Echo the entries from their beginning through the line containing "v(0, 4.31) *", inclusive. Leave the pictures out of your answer.
— Start Given information —
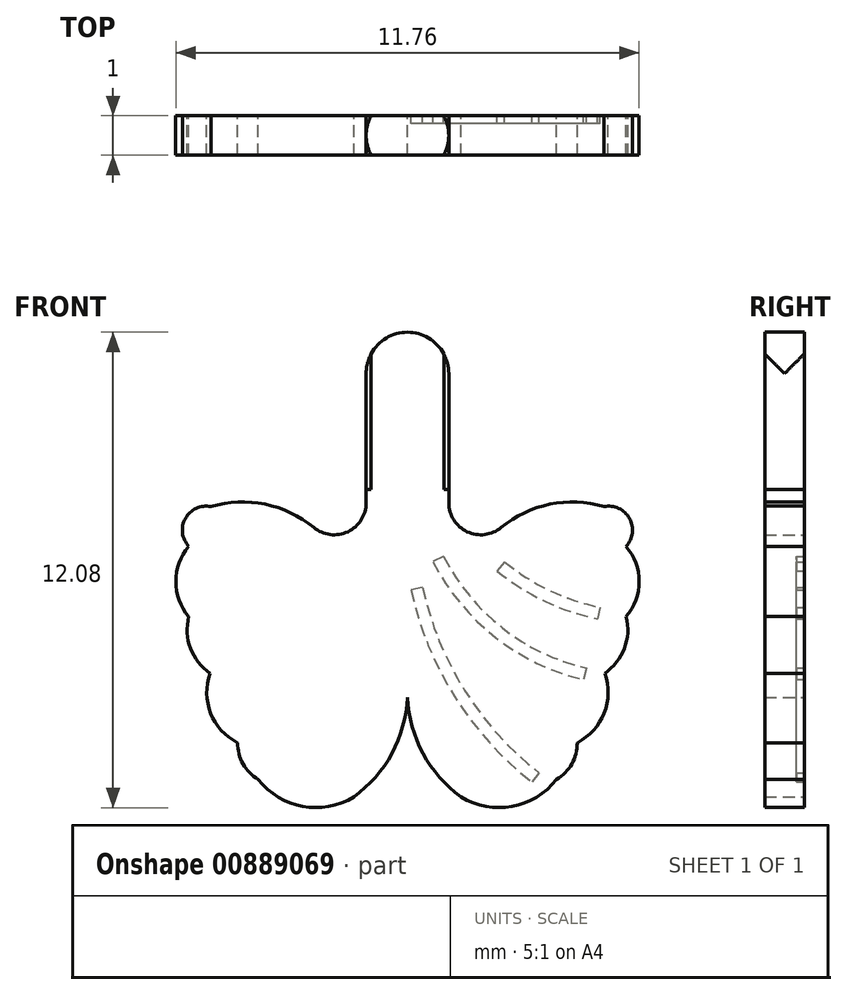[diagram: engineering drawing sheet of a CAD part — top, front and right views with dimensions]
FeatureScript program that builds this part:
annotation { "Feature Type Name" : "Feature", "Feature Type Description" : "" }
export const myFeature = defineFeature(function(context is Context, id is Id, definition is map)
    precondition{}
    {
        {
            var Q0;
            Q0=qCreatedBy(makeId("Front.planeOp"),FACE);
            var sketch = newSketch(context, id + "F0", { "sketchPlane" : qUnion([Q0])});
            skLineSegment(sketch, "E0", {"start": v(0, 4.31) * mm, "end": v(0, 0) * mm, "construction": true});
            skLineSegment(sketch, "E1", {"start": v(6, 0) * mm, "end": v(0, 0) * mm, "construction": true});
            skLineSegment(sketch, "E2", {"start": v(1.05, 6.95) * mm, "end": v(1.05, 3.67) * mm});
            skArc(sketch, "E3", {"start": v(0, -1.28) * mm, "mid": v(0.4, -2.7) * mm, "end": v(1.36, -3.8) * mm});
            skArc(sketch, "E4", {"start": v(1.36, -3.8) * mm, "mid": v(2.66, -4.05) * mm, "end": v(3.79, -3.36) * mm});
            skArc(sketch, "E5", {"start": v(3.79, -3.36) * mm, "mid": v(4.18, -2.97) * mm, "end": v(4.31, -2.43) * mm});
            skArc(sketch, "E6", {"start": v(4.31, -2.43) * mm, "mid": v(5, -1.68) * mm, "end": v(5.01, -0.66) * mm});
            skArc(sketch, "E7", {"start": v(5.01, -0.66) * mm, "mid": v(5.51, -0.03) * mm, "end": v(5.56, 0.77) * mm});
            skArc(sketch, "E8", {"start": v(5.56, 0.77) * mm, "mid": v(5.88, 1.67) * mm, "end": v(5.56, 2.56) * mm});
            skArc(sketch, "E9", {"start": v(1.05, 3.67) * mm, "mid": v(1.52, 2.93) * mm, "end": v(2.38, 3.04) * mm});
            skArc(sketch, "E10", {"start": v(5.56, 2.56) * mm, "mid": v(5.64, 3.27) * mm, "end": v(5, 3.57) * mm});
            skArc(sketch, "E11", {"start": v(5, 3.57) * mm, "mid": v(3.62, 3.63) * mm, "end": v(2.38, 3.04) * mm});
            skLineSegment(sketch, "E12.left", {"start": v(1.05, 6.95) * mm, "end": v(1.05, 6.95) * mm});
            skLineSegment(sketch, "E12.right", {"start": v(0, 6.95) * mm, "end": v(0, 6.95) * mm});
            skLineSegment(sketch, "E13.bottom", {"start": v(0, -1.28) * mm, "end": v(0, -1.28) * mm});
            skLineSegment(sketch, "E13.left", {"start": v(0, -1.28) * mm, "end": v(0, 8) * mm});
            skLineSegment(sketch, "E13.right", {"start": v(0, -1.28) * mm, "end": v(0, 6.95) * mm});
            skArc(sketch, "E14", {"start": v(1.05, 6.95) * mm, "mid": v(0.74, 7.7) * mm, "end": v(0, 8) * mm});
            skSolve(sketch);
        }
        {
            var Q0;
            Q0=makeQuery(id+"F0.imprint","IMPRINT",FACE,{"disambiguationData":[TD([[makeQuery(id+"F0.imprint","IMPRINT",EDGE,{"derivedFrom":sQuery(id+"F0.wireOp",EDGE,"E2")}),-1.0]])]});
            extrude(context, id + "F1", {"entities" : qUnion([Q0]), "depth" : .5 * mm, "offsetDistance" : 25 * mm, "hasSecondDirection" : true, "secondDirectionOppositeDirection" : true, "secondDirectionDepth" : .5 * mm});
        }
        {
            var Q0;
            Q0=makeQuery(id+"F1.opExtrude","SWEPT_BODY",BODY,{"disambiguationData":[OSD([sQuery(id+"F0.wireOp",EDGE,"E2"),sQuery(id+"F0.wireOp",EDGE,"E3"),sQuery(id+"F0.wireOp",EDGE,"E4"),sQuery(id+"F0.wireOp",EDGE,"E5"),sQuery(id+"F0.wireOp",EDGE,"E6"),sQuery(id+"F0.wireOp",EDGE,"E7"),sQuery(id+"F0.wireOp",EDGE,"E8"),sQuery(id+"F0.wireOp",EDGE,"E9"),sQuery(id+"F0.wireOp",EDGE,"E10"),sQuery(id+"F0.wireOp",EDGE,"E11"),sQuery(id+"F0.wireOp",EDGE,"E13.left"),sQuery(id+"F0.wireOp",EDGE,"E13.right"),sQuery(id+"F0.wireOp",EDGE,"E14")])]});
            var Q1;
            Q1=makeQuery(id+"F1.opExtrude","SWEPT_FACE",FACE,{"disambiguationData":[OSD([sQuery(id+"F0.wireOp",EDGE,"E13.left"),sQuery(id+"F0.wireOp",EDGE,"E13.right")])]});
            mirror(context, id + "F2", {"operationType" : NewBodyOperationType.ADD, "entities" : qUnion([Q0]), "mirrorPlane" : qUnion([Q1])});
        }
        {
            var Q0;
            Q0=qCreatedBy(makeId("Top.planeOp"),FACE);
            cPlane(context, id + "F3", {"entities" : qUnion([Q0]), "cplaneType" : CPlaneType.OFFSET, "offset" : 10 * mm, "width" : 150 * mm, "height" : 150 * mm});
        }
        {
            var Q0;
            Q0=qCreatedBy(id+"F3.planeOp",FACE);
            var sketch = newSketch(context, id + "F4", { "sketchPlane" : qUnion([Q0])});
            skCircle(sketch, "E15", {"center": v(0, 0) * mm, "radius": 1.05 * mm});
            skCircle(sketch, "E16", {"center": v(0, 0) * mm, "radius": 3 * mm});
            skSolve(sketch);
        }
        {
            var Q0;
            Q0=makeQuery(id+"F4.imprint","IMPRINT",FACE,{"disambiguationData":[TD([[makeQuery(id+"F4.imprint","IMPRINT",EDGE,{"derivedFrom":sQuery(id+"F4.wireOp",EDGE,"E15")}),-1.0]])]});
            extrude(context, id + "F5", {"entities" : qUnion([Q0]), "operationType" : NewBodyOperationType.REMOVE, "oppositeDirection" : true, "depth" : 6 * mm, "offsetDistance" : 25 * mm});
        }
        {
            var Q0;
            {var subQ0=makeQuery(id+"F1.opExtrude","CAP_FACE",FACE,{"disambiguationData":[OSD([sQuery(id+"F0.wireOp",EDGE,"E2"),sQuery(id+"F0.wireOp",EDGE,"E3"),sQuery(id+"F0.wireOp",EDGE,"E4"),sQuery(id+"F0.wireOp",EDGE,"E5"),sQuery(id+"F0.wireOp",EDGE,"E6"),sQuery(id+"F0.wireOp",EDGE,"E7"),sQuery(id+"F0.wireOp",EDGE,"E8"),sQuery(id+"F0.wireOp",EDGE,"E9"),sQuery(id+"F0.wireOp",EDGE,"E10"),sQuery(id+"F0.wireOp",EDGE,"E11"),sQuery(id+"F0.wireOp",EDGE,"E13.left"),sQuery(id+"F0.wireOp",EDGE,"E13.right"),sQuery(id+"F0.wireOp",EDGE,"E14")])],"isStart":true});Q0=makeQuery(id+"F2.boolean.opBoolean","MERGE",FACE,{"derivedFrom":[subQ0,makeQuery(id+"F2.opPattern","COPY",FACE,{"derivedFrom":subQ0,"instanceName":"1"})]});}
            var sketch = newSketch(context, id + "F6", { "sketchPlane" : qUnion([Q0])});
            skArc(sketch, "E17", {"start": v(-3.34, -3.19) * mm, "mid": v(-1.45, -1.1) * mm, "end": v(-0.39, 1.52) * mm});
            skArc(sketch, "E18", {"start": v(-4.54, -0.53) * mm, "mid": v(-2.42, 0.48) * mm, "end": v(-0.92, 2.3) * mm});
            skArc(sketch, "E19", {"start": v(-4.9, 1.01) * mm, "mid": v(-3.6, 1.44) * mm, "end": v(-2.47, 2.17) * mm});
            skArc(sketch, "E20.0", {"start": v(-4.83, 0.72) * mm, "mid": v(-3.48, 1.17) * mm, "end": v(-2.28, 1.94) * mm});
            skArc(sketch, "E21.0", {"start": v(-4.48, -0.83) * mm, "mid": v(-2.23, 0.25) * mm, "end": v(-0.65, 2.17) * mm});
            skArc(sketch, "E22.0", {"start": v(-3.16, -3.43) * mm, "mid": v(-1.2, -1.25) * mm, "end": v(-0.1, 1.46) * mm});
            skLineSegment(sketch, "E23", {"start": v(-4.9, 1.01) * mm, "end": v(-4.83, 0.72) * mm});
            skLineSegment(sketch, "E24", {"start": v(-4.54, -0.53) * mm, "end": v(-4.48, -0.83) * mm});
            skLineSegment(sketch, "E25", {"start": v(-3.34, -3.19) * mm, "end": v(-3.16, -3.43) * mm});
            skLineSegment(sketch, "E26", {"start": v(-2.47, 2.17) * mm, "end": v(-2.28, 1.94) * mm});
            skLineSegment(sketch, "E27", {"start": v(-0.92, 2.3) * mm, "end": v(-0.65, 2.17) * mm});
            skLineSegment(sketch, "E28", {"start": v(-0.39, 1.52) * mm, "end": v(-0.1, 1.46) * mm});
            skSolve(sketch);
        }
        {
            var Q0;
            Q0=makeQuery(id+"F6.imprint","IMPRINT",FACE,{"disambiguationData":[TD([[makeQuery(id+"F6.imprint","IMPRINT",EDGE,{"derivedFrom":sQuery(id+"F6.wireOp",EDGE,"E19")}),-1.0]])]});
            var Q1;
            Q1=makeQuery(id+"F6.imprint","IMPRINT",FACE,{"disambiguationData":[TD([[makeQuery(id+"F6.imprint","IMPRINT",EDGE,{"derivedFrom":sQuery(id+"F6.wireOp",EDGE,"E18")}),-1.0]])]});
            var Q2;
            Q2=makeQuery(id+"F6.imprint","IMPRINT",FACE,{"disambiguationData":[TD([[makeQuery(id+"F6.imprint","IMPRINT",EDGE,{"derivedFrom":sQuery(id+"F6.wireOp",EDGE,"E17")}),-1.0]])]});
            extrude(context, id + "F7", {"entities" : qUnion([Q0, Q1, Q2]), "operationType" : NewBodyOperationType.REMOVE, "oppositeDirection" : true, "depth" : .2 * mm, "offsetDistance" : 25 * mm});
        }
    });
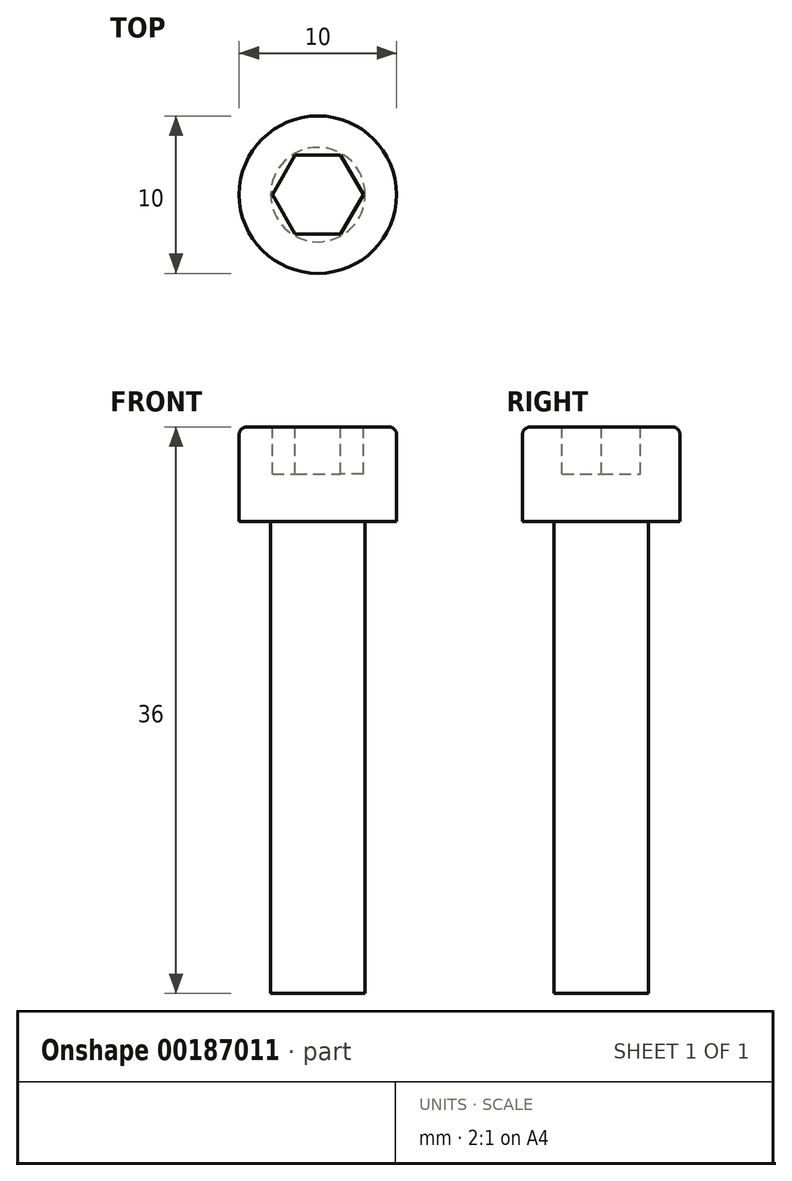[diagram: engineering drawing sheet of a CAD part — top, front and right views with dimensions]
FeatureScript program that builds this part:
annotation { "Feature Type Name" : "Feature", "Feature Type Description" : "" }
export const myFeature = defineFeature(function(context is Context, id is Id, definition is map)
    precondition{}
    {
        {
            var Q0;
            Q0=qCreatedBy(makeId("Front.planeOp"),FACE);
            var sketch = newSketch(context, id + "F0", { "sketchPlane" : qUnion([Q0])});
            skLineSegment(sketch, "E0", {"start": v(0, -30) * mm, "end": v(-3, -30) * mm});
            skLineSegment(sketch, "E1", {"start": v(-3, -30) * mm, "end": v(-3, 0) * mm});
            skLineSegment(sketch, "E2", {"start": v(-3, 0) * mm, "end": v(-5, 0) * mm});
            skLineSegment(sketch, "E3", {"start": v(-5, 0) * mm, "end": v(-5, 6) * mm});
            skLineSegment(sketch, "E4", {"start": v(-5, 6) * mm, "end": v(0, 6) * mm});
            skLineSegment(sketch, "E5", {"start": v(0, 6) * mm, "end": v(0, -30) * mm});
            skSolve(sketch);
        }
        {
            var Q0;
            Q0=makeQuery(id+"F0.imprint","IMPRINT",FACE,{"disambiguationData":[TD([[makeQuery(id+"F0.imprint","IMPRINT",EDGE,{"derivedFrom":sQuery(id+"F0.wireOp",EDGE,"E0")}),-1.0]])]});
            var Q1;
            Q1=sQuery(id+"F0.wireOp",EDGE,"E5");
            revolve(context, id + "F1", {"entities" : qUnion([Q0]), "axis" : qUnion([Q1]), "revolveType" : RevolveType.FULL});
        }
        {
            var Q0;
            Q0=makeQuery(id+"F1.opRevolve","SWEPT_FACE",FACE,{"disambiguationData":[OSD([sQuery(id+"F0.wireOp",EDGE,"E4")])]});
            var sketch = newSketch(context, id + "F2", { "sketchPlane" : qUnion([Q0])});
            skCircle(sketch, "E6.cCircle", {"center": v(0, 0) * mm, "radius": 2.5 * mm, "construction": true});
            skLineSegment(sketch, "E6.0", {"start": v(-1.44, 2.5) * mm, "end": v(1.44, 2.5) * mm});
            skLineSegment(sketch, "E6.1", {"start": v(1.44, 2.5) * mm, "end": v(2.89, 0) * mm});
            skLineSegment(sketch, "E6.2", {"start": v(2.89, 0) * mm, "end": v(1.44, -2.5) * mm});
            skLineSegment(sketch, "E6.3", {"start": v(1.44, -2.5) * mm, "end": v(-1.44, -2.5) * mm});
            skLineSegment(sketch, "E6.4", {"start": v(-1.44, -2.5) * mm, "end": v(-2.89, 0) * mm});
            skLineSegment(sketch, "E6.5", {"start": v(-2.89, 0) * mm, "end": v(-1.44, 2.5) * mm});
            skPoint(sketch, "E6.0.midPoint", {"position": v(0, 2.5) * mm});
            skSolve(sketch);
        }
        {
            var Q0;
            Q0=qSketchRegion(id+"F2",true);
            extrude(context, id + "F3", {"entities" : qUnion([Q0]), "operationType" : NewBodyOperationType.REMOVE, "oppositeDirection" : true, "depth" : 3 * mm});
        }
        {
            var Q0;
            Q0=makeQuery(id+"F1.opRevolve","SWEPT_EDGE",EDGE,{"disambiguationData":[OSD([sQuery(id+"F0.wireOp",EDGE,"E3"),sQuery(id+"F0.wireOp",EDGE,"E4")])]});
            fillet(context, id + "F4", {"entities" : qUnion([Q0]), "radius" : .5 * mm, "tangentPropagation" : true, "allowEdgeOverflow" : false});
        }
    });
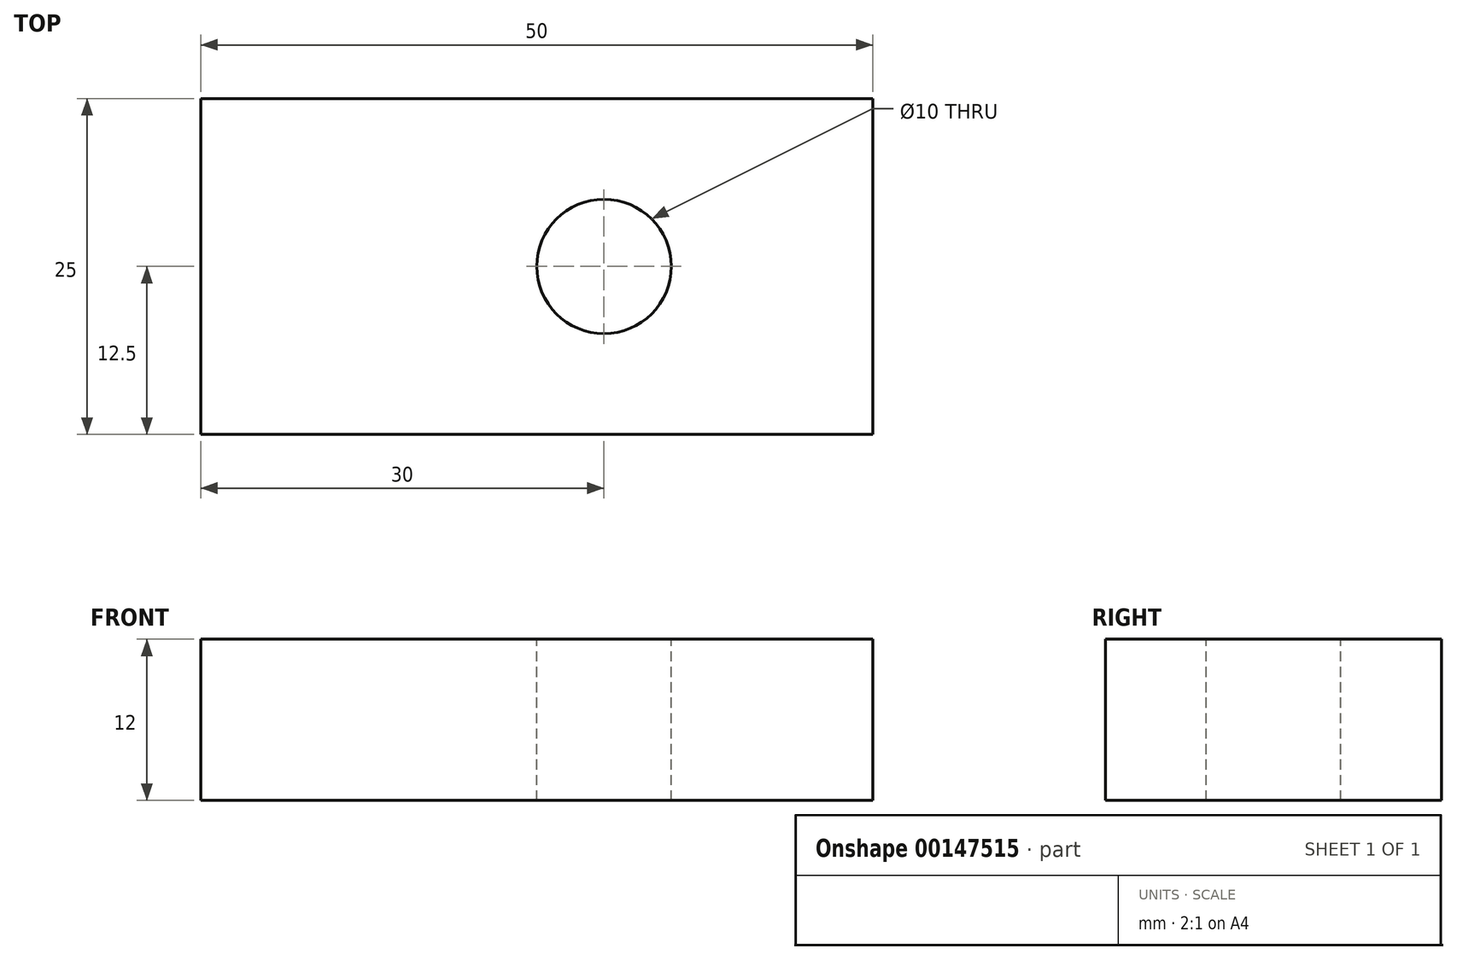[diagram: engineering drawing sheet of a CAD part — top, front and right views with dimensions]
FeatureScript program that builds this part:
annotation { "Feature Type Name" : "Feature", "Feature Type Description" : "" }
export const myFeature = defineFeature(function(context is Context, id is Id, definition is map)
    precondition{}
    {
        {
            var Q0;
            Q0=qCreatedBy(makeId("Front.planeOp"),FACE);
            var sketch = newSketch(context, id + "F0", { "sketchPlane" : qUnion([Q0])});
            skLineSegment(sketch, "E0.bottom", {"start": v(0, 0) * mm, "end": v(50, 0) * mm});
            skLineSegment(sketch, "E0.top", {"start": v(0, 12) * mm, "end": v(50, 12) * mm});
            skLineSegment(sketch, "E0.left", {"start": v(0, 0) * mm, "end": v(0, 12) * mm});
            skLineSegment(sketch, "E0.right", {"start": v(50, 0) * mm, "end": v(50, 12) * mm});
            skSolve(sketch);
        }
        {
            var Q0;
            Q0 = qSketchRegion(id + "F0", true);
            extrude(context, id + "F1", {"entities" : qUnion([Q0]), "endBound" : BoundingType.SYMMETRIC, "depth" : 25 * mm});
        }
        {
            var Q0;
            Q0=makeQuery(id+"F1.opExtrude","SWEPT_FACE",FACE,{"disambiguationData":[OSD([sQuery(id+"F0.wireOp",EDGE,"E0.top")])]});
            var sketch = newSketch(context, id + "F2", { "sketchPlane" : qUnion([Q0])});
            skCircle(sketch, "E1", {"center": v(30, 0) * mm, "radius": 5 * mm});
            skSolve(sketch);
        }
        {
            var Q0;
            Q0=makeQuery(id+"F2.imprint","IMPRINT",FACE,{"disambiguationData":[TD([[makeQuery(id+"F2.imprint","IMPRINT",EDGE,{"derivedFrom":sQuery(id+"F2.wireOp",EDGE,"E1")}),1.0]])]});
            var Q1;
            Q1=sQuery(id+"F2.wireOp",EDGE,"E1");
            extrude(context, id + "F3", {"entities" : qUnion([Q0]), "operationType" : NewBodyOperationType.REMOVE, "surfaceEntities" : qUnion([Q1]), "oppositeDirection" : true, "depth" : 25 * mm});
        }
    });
— End Given information —
— Exercise answer —
[diagram: engineering drawing sheet of a CAD part — top, front and right views with dimensions]
FeatureScript program that builds this part:
annotation { "Feature Type Name" : "Feature", "Feature Type Description" : "" }
export const myFeature = defineFeature(function(context is Context, id is Id, definition is map)
    precondition{}
    {
        {
            var Q0;
            Q0=qCreatedBy(makeId("Front.planeOp"),FACE);
            var sketch = newSketch(context, id + "F0", { "sketchPlane" : qUnion([Q0])});
            skLineSegment(sketch, "E0", {"start": v(0, 4.31) * mm, "end": v(0, 0) * mm, "construction": true});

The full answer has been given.